Le niveau du multipartenariat est relativement élevé chez les hommes, y compris les plus de 40 ans, mais le taux d'utilisation du préservatif est plus important chez les multipartenaires (85,8 % des hommes multipartenaires l'ont utilisé au cours des douze derniers mois ; 90,6 % des femmes). Les femmes, moins nombreuses à avoir déclaré un multipartenariat, semblent avoir une moindre maîtrise de la prévention : elles utilisent moins le préservatif (34 % contre 56 % des hommes au cours des douze derniers mois) mais ont plus souvent recours au dépistage.

L'enquête va à l'encontre de l'hypothèse souvent avancée selon laquelle les populations d'Afrique subsaharienne recourent moins souvent au dépistage que les autres : 64,9 % des personnes interrogées avaient déjà fait le test au cours leur vie – ils sont 53 % en métropole et 61,5 % aux Antilles-Guyane. Les médecins (60 % des derniers tests sont réalisés à leur initiative) et l'hôpital (30 % des derniers) jouent un rôle central dans l'accès au dépistage.
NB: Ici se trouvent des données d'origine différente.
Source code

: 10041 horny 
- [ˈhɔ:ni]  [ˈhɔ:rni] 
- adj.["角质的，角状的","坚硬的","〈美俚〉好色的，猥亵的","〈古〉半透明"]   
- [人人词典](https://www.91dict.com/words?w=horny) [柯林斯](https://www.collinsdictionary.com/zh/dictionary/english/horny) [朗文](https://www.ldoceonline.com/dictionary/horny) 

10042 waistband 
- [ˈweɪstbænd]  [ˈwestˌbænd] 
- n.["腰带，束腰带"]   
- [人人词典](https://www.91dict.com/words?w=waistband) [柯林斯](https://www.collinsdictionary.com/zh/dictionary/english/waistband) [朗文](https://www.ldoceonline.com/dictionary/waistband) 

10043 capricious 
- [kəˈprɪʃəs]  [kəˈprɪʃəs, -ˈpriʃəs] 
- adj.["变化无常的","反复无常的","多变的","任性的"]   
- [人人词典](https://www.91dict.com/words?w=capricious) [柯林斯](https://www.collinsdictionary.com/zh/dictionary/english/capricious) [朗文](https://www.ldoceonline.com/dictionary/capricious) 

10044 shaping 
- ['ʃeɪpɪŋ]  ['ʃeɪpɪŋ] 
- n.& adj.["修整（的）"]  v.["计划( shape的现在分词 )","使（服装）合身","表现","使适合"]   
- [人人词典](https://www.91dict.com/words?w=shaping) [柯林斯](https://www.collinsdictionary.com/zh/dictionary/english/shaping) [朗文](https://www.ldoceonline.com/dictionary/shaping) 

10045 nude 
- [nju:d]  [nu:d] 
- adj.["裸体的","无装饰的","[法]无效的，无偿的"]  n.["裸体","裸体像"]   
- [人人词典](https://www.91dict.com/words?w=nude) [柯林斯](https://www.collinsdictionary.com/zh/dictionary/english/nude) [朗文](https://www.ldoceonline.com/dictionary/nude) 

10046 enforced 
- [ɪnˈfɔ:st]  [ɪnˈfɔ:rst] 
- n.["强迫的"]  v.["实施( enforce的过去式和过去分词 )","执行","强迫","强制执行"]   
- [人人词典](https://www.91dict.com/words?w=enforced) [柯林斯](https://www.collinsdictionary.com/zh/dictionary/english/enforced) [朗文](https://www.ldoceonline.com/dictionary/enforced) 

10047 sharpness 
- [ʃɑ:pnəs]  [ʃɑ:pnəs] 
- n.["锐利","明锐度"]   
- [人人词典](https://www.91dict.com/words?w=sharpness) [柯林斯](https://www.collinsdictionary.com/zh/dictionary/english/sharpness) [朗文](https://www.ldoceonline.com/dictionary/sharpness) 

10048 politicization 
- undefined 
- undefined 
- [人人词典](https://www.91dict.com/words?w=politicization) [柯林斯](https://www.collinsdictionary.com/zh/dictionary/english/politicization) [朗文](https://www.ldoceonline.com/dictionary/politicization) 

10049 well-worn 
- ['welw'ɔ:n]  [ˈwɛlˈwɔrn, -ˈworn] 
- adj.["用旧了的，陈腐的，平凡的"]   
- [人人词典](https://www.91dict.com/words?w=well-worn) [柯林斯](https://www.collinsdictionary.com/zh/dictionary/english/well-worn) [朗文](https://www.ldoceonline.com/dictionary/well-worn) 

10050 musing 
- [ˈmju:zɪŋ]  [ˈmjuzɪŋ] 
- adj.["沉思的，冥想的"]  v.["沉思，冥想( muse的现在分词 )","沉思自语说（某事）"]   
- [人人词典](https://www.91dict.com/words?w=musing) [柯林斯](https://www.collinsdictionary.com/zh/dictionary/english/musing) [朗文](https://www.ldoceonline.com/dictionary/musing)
Dans l'ensemble, le niveau d'étude apparaît comme l'une des variables les plus discriminantes, quel que soit le thème abordé. Pour ce qui est de l'accès au dépistage, la précarité sociale et administrative joue le rôle de frein : les personnes sans titre de séjour ou détentrices d'une carte de séjour temporaire ont une probabilité environ deux fois moindre d'avoir déjà été testées que les personnes originaires d'Afrique subsaharienne de nationalité française. «Ces résultats rappellent que la cohérence des actions de prévention repose également sur la politique d'accès aux droits et d'accès aux soins», conclut l'Inpes.